• WHAT THE EXERCISE ASKS
Please transcribe the data that follows without the pictures, keeping every word the same.

• RECORDED DATA

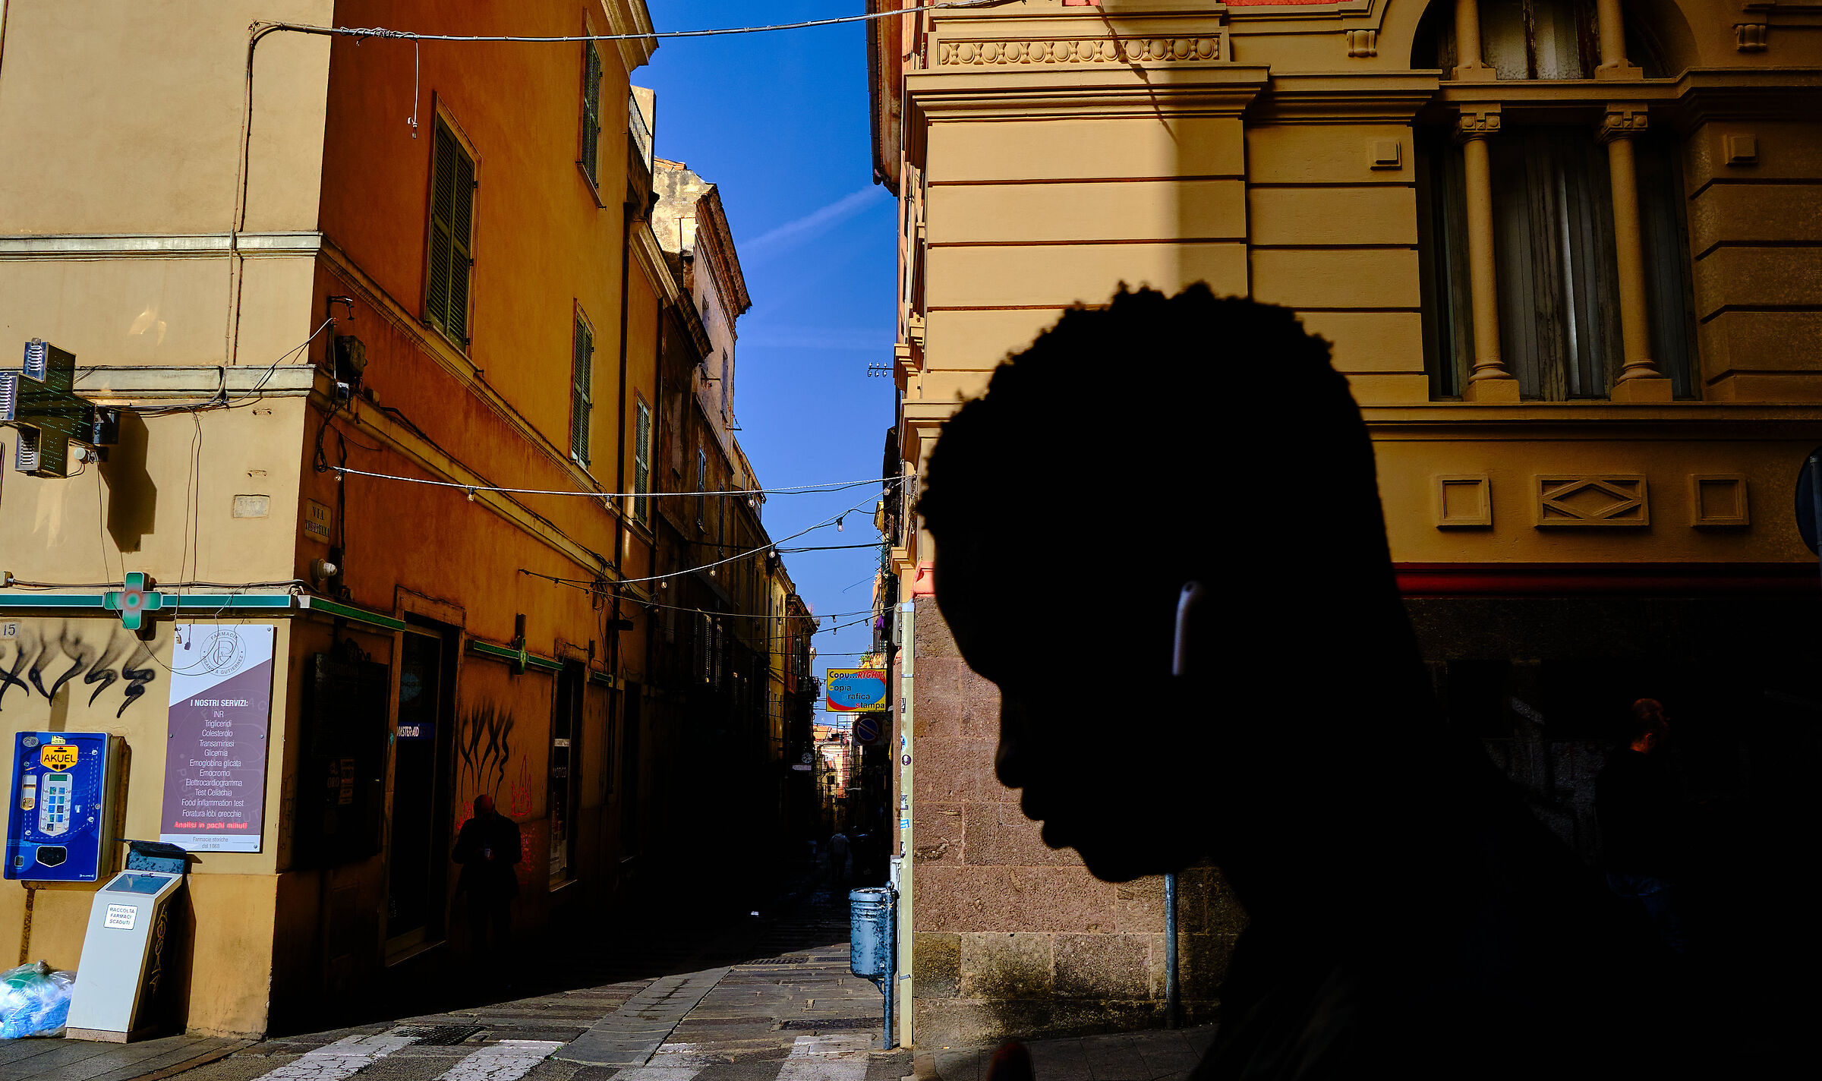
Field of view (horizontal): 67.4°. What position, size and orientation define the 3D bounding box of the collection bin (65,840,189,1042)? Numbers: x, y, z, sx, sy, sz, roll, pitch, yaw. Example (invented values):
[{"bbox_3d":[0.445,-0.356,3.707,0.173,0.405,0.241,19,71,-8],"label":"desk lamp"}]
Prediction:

• EXERCISE RESPONSE
Field of view (horizontal): 67.4°. What position, size and orientation define the 3D bounding box of the collection bin (65,840,189,1042)? Numbers: x, y, z, sx, sy, sz, roll, pitch, yaw. Example (invented values):
[{"bbox_3d":[0.445,-0.356,3.707,0.173,0.405,0.241,19,71,-8],"label":"desk lamp"}]
Prediction:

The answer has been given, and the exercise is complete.